Invest in real estate
Investing in real estate -- either through a real estate investment trust (REIT) or individual properties -- can also be a compelling choice for the money, says Bill Nelson, a certified financial planner and founder of Pacesetter Planning.
"Before you do this, though, you should already have a well-diversified portfolio in place," he says. "Especially if you're looking to invest in a single property."
Also, if you're going to invest in a rental you need to be willing to put the work in to run the property, says Nelson. "There is more to it than, Step one: buy a property. And step two: make a lot of money."
If you're not up for that responsibility, REITs are a great place to start, says Nelson, because you are investing in a fund that owns real estate portfolios that pay out.
"But they are fairly tax inefficient because of that," he says. If you want to do a lot of that kind of investing, a tax-advantaged retirement account would be a better place.

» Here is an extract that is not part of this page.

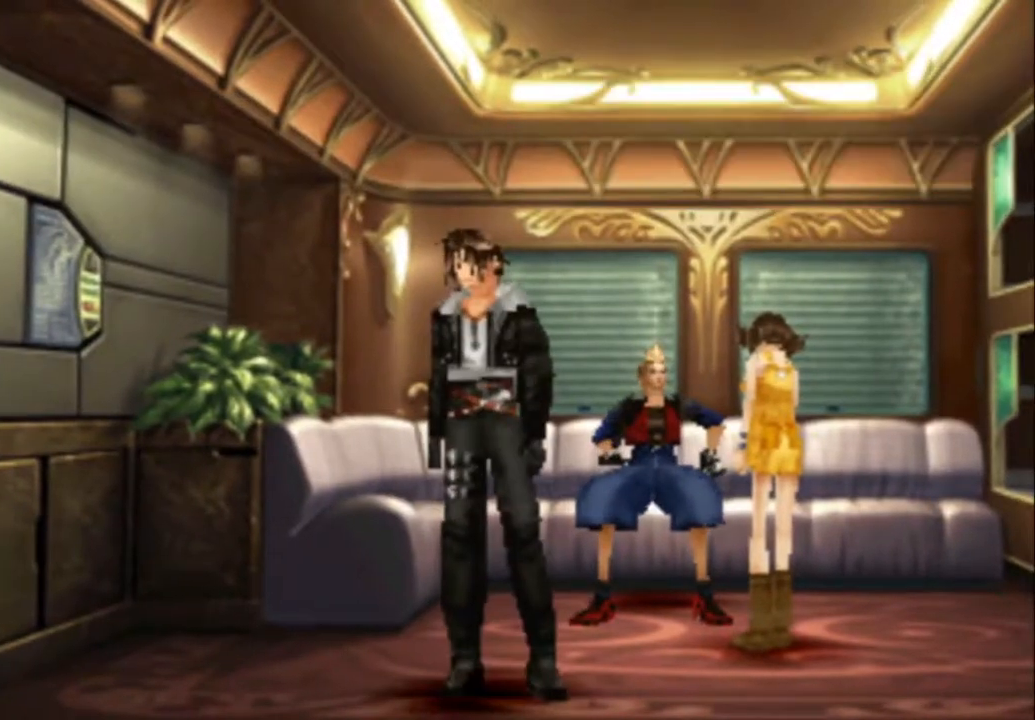
{"buttons": ["SQUARE"], "button_events": [[67, "CIRCLE", "down"], [67, "SQUARE", "up"], [133, "CIRCLE", "up"], [133, "SQUARE", "down"], [233, "CIRCLE", "down"], [267, "SQUARE", "up"], [333, "CIRCLE", "up"], [333, "SQUARE", "down"], [400, "CIRCLE", "down"], [433, "SQUARE", "up"], [500, "CIRCLE", "up"], [500, "SQUARE", "down"]]}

"The less diverse you're being with your money, the more important it is to have a back-up plan in case it doesn't take off," says Nelson.
Plan for the future
For many people, investment for the future means retirement.
"If they are struggling with saving for retirement, I would want to direct the investments toward that purpose," says Jeff Burke, financial planner and founder of 7th Street Financial.
Assuming there is a strong retirement plan firmly in place, he says the money could be invested in other future plans like children's or grandchildren's educations."
But Burke says it is important to consider the time-frame of an investment for something like an education.
"Retirement might be 20 years away, but an education need might come much sooner," says Burke. "The further away the goal is, the more aggressive you can be with the investment."
Although, he says he would suggest a portion of the money be used to have some fun.
"Maybe that is taking a vacation or doing upgrades at your house," says Burke. "It can be hard mentally to have a lump sum like that and not get some enjoyment out of it now."
'Invest in yourself'
Nelson says one of the biggest returns on investment doesn't involve the market at all.
"Invest in yourself," he says. "Particularly if you're early to middle stages of your career, investing in yourself is likely to get you a much better return on investment in the long run."
Putting the money toward career training or education, or investing in a business if you're self employed, are great ways to invest in your career.
"These sorts of investment opportunities are often the most overlooked, but quite frankly, they can have the biggest return by far," says Nelson.
Even making an investment in your own well-being can bring financial results down the road, says Miguel Gomez, certified financial adviser at Lauterbach Financial Advisors.
"Working with a great therapist can cost $10,000 and can have a profound impact on a person's life," Gomez says. "A similar investment with a personal trainer can also yield tremendous results."